**TASK TO CARRY OUT:**
All the entries below should be reproduced exactly.

Saved data entries

►

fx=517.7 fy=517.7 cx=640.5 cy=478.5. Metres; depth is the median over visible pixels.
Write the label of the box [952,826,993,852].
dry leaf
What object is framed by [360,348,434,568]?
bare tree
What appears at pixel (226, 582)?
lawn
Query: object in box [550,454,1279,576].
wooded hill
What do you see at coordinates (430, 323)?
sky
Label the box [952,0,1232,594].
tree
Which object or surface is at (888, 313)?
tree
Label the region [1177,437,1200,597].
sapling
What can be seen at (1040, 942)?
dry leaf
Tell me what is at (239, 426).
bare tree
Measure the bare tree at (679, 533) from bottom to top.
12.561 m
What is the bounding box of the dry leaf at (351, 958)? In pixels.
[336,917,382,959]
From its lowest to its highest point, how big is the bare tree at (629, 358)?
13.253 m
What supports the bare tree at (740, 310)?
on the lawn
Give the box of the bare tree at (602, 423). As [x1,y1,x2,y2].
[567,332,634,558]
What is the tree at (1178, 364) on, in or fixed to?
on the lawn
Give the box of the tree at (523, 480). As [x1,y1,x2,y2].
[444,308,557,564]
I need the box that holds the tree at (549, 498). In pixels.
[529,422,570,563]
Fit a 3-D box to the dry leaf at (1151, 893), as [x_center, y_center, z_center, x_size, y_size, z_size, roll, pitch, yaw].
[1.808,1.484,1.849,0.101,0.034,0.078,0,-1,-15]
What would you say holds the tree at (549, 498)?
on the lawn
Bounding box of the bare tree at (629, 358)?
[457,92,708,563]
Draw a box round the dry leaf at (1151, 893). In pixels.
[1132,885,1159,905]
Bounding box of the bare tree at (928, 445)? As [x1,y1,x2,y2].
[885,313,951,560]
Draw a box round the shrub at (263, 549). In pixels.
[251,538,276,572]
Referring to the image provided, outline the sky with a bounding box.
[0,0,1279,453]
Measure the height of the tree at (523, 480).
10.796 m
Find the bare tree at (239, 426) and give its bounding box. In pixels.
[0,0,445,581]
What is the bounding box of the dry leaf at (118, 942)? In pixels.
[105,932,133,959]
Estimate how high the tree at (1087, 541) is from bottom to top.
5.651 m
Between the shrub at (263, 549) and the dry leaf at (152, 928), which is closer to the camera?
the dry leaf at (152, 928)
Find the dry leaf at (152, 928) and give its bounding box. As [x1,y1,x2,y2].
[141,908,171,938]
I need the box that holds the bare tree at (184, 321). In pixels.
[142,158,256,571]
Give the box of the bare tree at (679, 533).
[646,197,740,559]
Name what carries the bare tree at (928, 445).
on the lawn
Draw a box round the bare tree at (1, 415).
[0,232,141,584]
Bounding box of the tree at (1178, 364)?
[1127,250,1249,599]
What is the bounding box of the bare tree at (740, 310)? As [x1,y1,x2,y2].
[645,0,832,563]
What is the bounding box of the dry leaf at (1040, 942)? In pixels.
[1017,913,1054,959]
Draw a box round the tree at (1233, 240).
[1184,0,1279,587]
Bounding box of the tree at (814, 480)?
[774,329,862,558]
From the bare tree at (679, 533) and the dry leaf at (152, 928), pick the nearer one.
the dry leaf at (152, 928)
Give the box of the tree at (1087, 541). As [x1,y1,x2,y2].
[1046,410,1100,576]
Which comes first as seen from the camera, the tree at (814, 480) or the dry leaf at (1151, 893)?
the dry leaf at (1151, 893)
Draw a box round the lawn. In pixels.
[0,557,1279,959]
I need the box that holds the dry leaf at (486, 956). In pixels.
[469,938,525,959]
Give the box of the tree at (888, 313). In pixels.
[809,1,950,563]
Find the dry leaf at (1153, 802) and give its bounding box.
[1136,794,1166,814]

◄

**SOLVED EXERCISE:**
fx=517.7 fy=517.7 cx=640.5 cy=478.5. Metres; depth is the median over visible pixels.
Write the label of the box [952,826,993,852].
dry leaf
What object is framed by [360,348,434,568]?
bare tree
What appears at pixel (226, 582)?
lawn
Query: object in box [550,454,1279,576].
wooded hill
What do you see at coordinates (430, 323)?
sky
Label the box [952,0,1232,594].
tree
Which object or surface is at (888, 313)?
tree
Label the region [1177,437,1200,597].
sapling
What can be seen at (1040, 942)?
dry leaf
Tell me what is at (239, 426).
bare tree
Measure the bare tree at (679, 533) from bottom to top.
12.561 m
What is the bounding box of the dry leaf at (351, 958)? In pixels.
[336,917,382,959]
From its lowest to its highest point, how big is the bare tree at (629, 358)?
13.253 m
What supports the bare tree at (740, 310)?
on the lawn
Give the box of the bare tree at (602, 423). As [x1,y1,x2,y2].
[567,332,634,558]
What is the tree at (1178, 364) on, in or fixed to?
on the lawn
Give the box of the tree at (523, 480). As [x1,y1,x2,y2].
[444,308,557,564]
I need the box that holds the tree at (549, 498). In pixels.
[529,422,570,563]
Fit a 3-D box to the dry leaf at (1151, 893), as [x_center, y_center, z_center, x_size, y_size, z_size, roll, pitch, yaw].
[1.808,1.484,1.849,0.101,0.034,0.078,0,-1,-15]
What would you say holds the tree at (549, 498)?
on the lawn
Bounding box of the bare tree at (629, 358)?
[457,92,708,563]
Draw a box round the dry leaf at (1151, 893). In pixels.
[1132,885,1159,905]
Bounding box of the bare tree at (928, 445)? As [x1,y1,x2,y2].
[885,313,951,560]
Draw a box round the shrub at (263, 549). In pixels.
[251,538,276,572]
Referring to the image provided, outline the sky with a bounding box.
[0,0,1279,453]
Measure the height of the tree at (523, 480).
10.796 m
Find the bare tree at (239, 426) and give its bounding box. In pixels.
[0,0,445,581]
What is the bounding box of the dry leaf at (118, 942)? In pixels.
[105,932,133,959]
Estimate how high the tree at (1087, 541) is from bottom to top.
5.651 m
Between the shrub at (263, 549) and the dry leaf at (152, 928), which is closer to the camera?
the dry leaf at (152, 928)
Find the dry leaf at (152, 928) and give its bounding box. As [x1,y1,x2,y2].
[141,908,171,938]
I need the box that holds the bare tree at (184, 321). In pixels.
[142,158,256,571]
Give the box of the bare tree at (679, 533).
[646,197,740,559]
Name what carries the bare tree at (928, 445).
on the lawn
Draw a box round the bare tree at (1, 415).
[0,232,141,584]
Bounding box of the tree at (1178, 364)?
[1127,250,1249,599]
What is the bounding box of the bare tree at (740, 310)? As [x1,y1,x2,y2].
[645,0,832,563]
What is the bounding box of the dry leaf at (1040, 942)? In pixels.
[1017,913,1054,959]
Draw a box round the tree at (1233, 240).
[1184,0,1279,587]
Bounding box of the tree at (814, 480)?
[774,329,862,558]
From the bare tree at (679, 533) and the dry leaf at (152, 928), pick the nearer one.
the dry leaf at (152, 928)
Give the box of the tree at (1087, 541). As [x1,y1,x2,y2].
[1046,410,1100,576]
Which comes first as seen from the camera, the tree at (814, 480) or the dry leaf at (1151, 893)?
the dry leaf at (1151, 893)
Draw a box round the lawn. In pixels.
[0,557,1279,959]
I need the box that holds the dry leaf at (486, 956). In pixels.
[469,938,525,959]
Give the box of the tree at (888, 313). In pixels.
[809,1,950,563]
Find the dry leaf at (1153, 802) and give its bounding box.
[1136,794,1166,814]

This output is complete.